Critics contend the proposal is a solution in search of a problem.

But Constitution Revision Commission member John Stemberger, an Orlando lawyer, called his proposal (Proposal 37) a “small” way to improve the public perception of lawmakers.

“I think the public’s stomach turns when we name projects after ourselves as public officials,” Stemberger said of his proposal, which the commission approved in a 20-13 vote. “When we name projects, be they scholarships or whatever it is, after members who are in leadership, I think it raises ethical issues. It forces the members of that legislative body to make a decision as to whether they’re going to oppose leadership or do something that leadership wants.”

The proposal was one of 25 to survive a round of voting last week by the commission, which gathers every 20 years to review and propose changes to the state Constitution.

Stemberger’s proposal remains subject to a final vote by the commission. If it ultimately appears on the November ballot, it would need 60 percent approval from voters to pass.

State lawmakers each year consider numerous naming proposals for such things as roads.

Stemberger’s proposal advanced before Gov. Rick Scott signed into law Friday a measure (HB 382) that names 38 roads and bridges across the state after 41 people and families, along with a portion of Interstate 75 in Collier County as the “Submarine Veterans Memorial Highway.”

The bill also applies the name “Nona and Popa Road” to a section of the San Juan Street Extension in Anastasia State Park in St. Johns County to honor grandmothers and grandfathers who take their grandchildren to state parks.

All the individuals honored in the bill, including former state Sen. Greg Evers, a Baker Republican who died Aug. 22 when his truck ran off a road, are dead.

House leaders had removed two names from the bill, refusing to include the names of living people before voting.

Stemberger said he didn’t want his proposal to require people to be dead before they can be honored.

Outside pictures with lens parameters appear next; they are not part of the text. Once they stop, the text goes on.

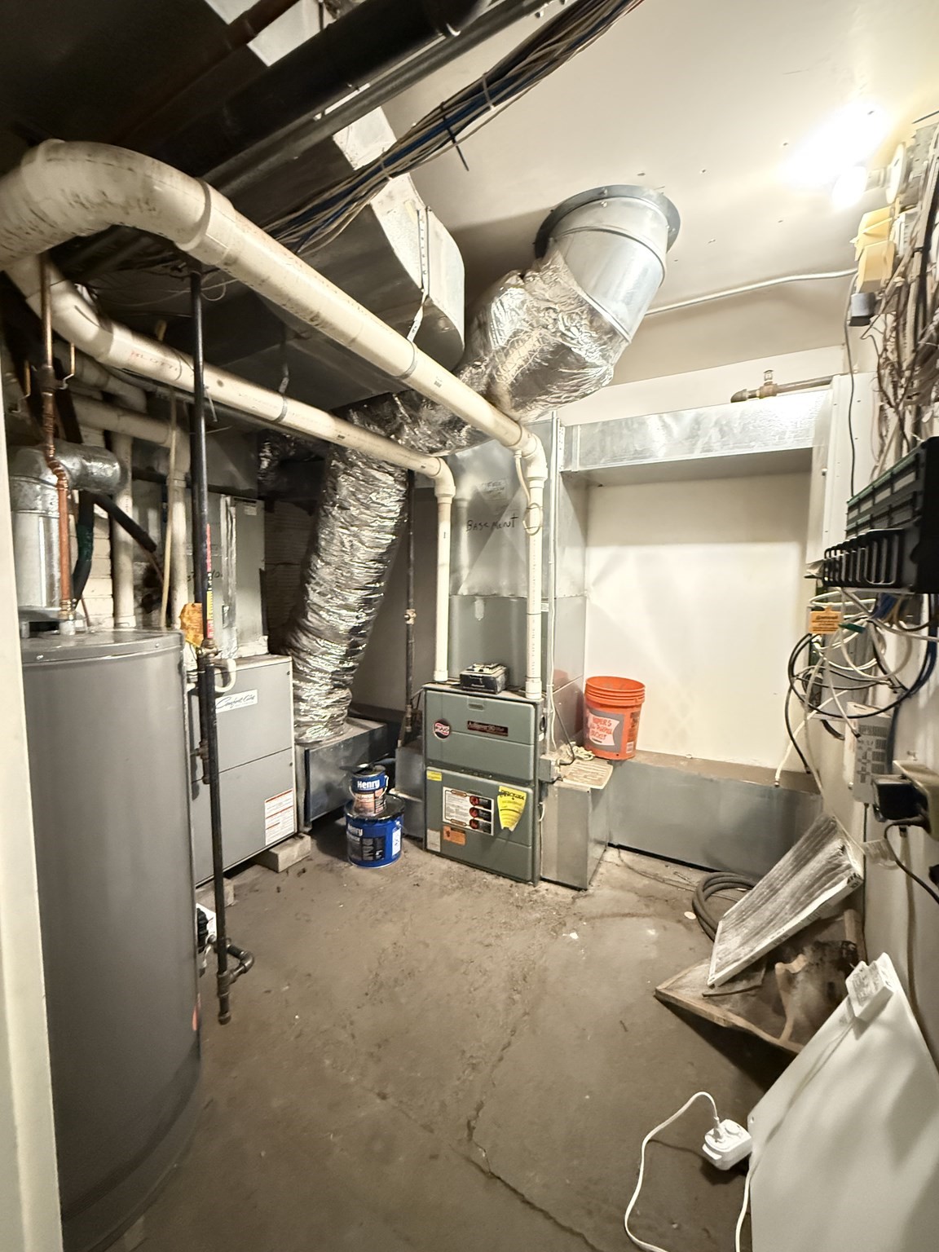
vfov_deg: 102.1
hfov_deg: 85.7
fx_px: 506
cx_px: 470
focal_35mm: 14
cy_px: 626
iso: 2500
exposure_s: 1/24
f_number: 2.2
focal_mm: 2.22
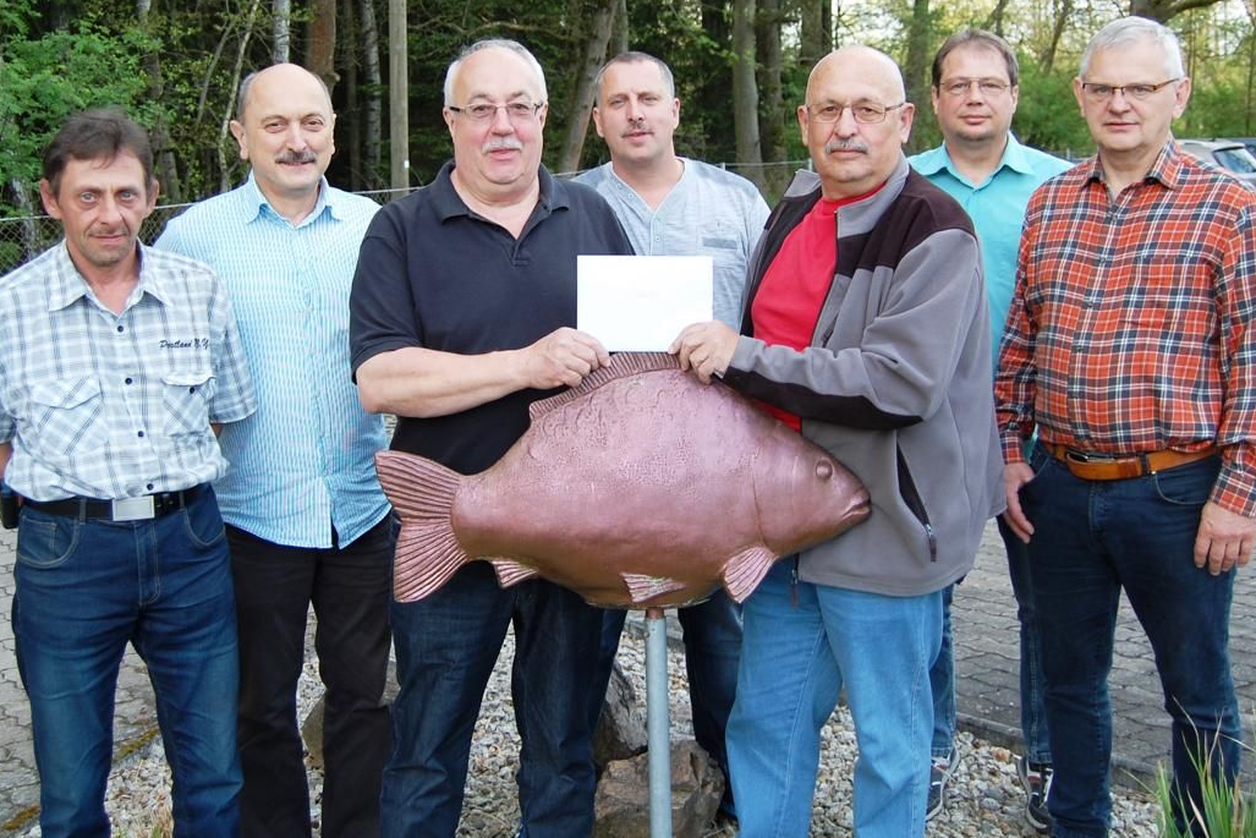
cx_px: 618
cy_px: 398
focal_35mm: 37
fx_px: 1291
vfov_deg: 35.9
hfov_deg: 51.9
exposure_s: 1/80
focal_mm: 22
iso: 200
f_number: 4.5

“You’re not really not honoring that person, then everything becomes a memorial,” Stemberger said. “I think this is a good practice, I think it just needs to be done in a way that is above reproach.”

As for why the measure is needed, Stemberger said Jacksonville in 2005 spent $9,000 on a granite obelisk honoring community “legends,” which included the likeness of then-City Councilwoman Pat Lockett-Felder. The inscription under Lockett-Felder’s name read, “Still Working for the People.”

Constitution Revision Commission member Chris Smith, a former Democratic state senator from Fort Lauderdale, said the proposal steps on legislative and local decision-making, when the commission should be focused on bigger issues that impact the “rights of people.”

“This seems to be a local personal beef making it to the Constitution,” Smith said. “If Jacksonville wants to name every park after every commissioner, fine, that’s Jacksonville’s problem. Let Jacksonville do that. That’s their problem. But don’t tell Riviera Beach that they have to do this. Don’t tell Fort Lauderdale that they have to do this. Don’t tell Niceville that they have to do this.”

Commissioner Arthenia Joyner, a former Democratic state senator from Tampa, said she couldn’t remember any speakers calling for the proposal at public hearings the commission held across the state.

But Commissioner Tom Lee, a Republican state senator from Thonotosassa, said the proposal is an opportunity to send a message about how government operates.

“This concept establishes a value in our state, a guiding principle, that we believe you should wait to name these monuments to your public service after yourself, or to have your colleagues do the same,” Lee said. “I don’t see any real damage that’s done from that. I like the idea myself. I’ve seen how some of these naming things get done. The quid pro quos that take place, that result in bills passing, sometimes don’t always result in the best naming of things.”